PCA Safety Improvements
PCA is a way pain medication, typically morphine, is administered intravenously through a programmable pump, with the dosing frequency controlled by the patient. In the past, PCA pumps had issues with errors during the programming process, requiring a safety intervention by a multidisciplinary safety panel. Updates to improve safety included new PCA pumps, preprinted physician orders, mandatory checks of the settings and nurse education.
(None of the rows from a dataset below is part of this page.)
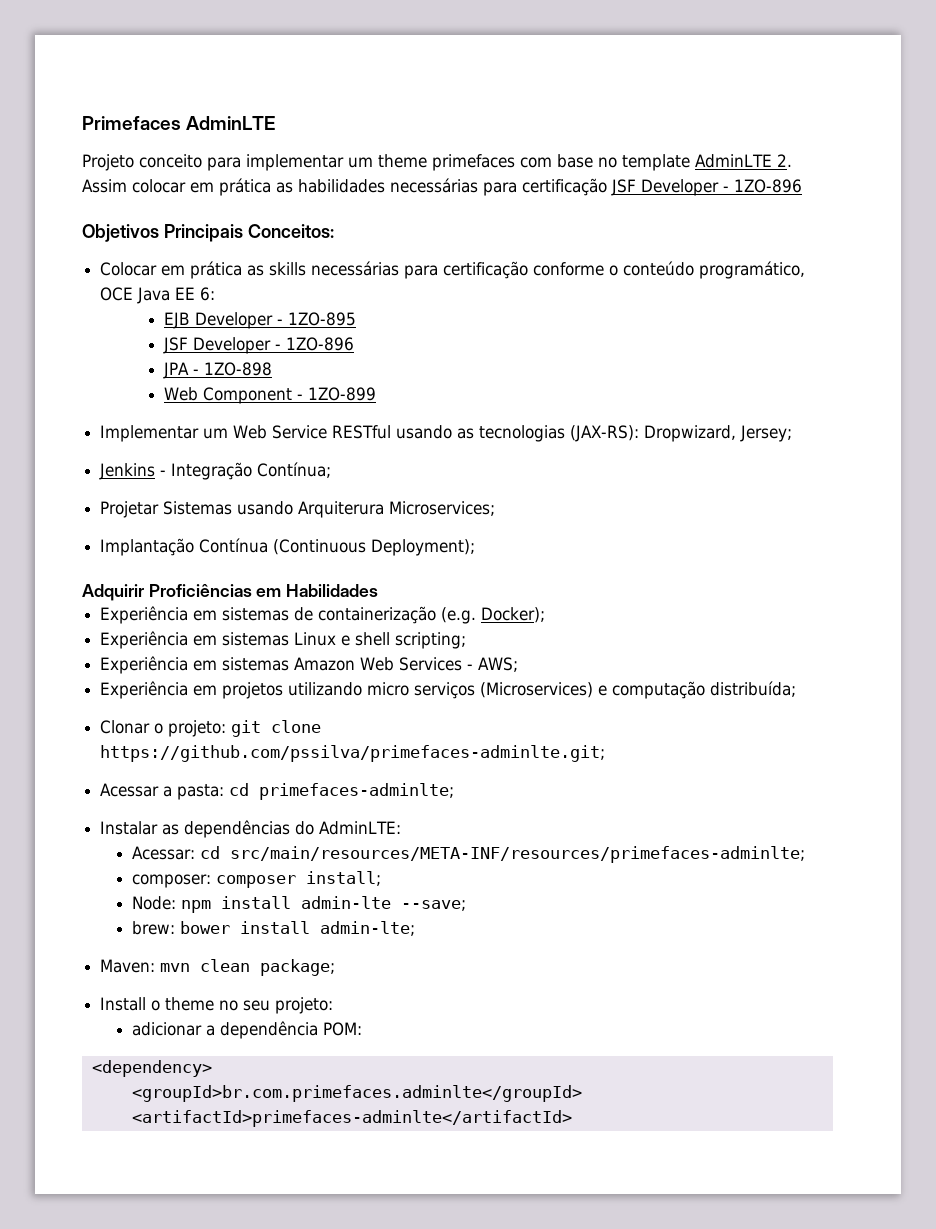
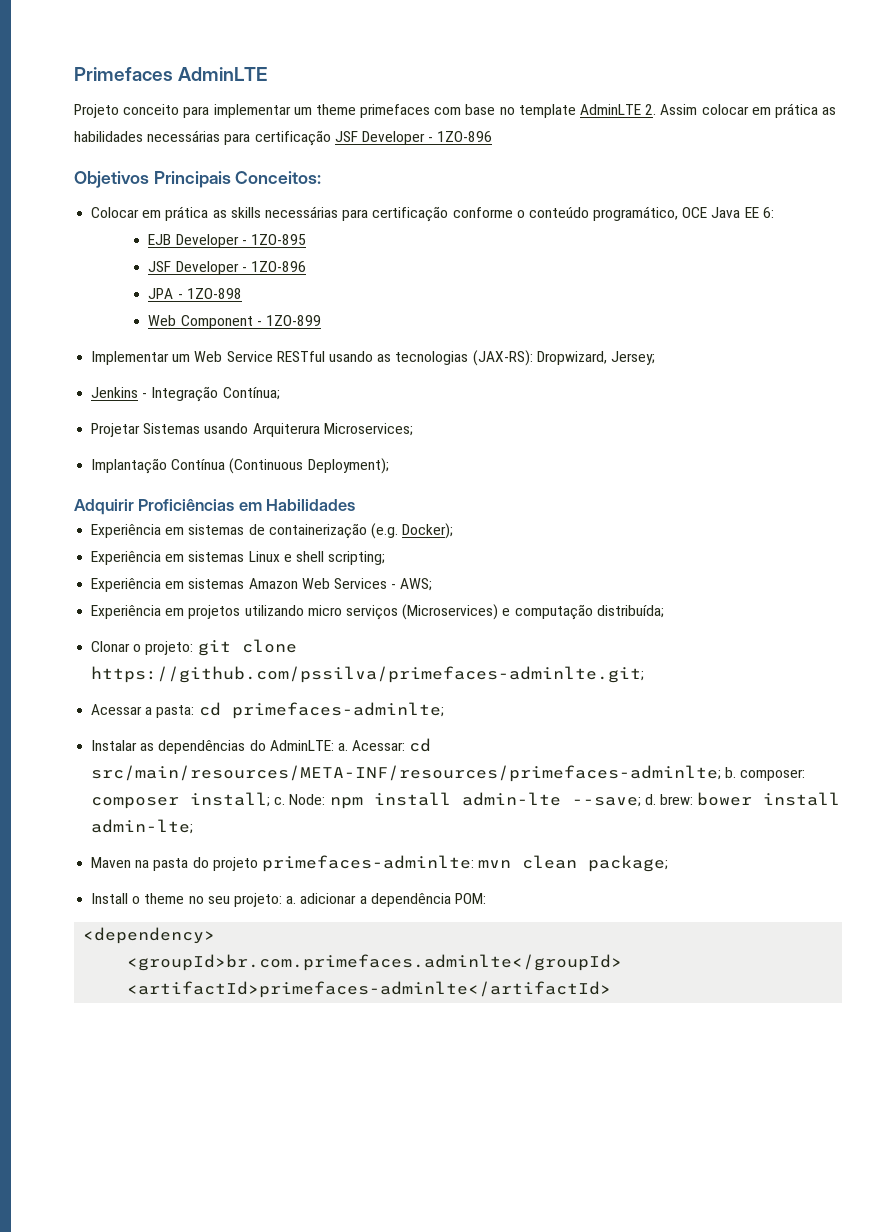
(402, 828) // -> [337,743,348,751] a.
(806, 854) // -> [725,767,737,778] b.
(382, 878) // -> [274,797,286,805] c.
(467, 905) // -> [644,794,656,805] d.
[100,959,156,973] Maven: -> [91,855,474,872] Maven na pasta do projeto primefaces-adminlte:
(334, 1005) // -> [286,896,297,904] a.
A new study examined critical incident reports from 2002-2009 that spanned three tertiary care hospitals to determine whether the safety intervention reduced the number of adverse drug events related to PCA. Findings showed a total of 25,198 patients were treated with PCA. Among these patients there were 62 errors, with 21 errors involving pump programming. Programming the wrong drug concentration and the improper setup of I.V. tubing were the most common errors, typically resulting in a drug overdosage.
According to lead study author James E. Paul, M.D., M.Sc., F.R.C.P.C., the incidence of PCA errors was less than 1 percent after the safety intervention. “We found that the safety intervention significantly reduced the chance of all PCA errors. While it is accepted that to err is human, it is important for anesthesiologists to continue their efforts in addressing system issues to further minimize the chance of error,” said Dr. Paul, Associate Clinical Professor at McMaster University, Hamilton, Ontario.